Cancer research elite meet in Bergen
Some of the world’s top cancer researchers presented the latest news in cancer research at the Centre for Cancer Biomarker´s third symposium.
The Centre for Cancer Biomarkers (CCBIO) invited cancer researcher to their annual symposium, for the third time. At the symposium, international leading researchers mingled with students to discuss the latest news in cancer research. During two days there were lectures and poster sessions, where young researchers presented their research.
Professor Lars A. Akslen, director of CCBIO, mentions Klaus Pantel´s lecture as one of the speeches of great current interest. It´s about how one can use blood samples for screening cancer, to diagnose and give prognoses.
“Tumours leave behind certain cells that circulate in the blood vessels. The new type of blood test seems to be an exciting and a precise method to monitor cancer in addition to x-rays,” says Akslen.
CCBIO is one of four current Centres of Excellence (SFF) at the University of Bergen (UiB), a program administered and sponsored by the Research Council of Norway.
Speeding up research to treatment
CCBIO work on a daily basis to achieve new knowledge in cancer biology. In particular, the researchers are particular concerned with mapping the principles of why tumours act as they do. They want to find out why some tumours get aggressive, while others remain passive.

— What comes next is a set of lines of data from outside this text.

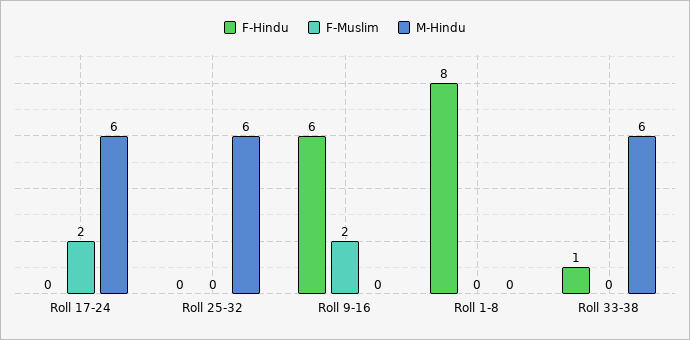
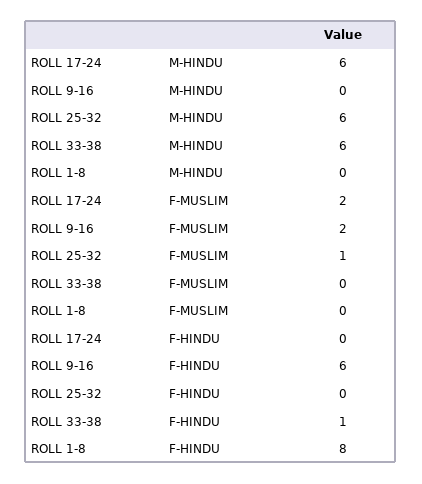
  {
    "F-Hindu": {
      "Roll 17-24": 0,
      "Roll 25-32": 0,
      "Roll 9-16": 6,
      "Roll 1-8": 8,
      "Roll 33-38": 1
    },
    "F-Muslim": {
      "Roll 17-24": 2,
-     "Roll 25-32": 0,
+     "Roll 25-32": 1,
      "Roll 9-16": 2,
      "Roll 1-8": 0,
      "Roll 33-38": 0
    },
    "M-Hindu": {
      "Roll 17-24": 6,
      "Roll 25-32": 6,
      "Roll 9-16": 0,
      "Roll 1-8": 0,
      "Roll 33-38": 6
    }
  }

New knowledge of such biological mechanisms is put to rigorous clinical testing continuously. The aim is to offer better diagnosis and more tailor-made treatment.
Akslen points out that CCBIO always try to cut time from research to clinic, and from diagnosis to treatment.
“One of the reasons why the path from research to treatment is too slow today, is because the pharmaceutical industry puts too much funding into big and slow research programmes,” says Akslen about the funding into cancer research.
Thinking outside of the box
One important point of arranging an annual CCBIO symposium is to let the participants mingle in an informal setting and discuss current research topics. There is no “fly in-fly out-opportunity”. The participants must all stay at the hotel for the two days of the symposium. Poster sessions are put up in the hallways at lunchtime, so that young researchers can present their projects to international senior researchers.
“To us being a centre of excellence does not only mean excellent research. It also entails excellent education. The symposium gives the opportunity for students to meet, and make contact with senior researchers, who are internationally leading in their field. At the same time, the setting gives us great opportunity to think outside of the box,” says Lars A. Akslen.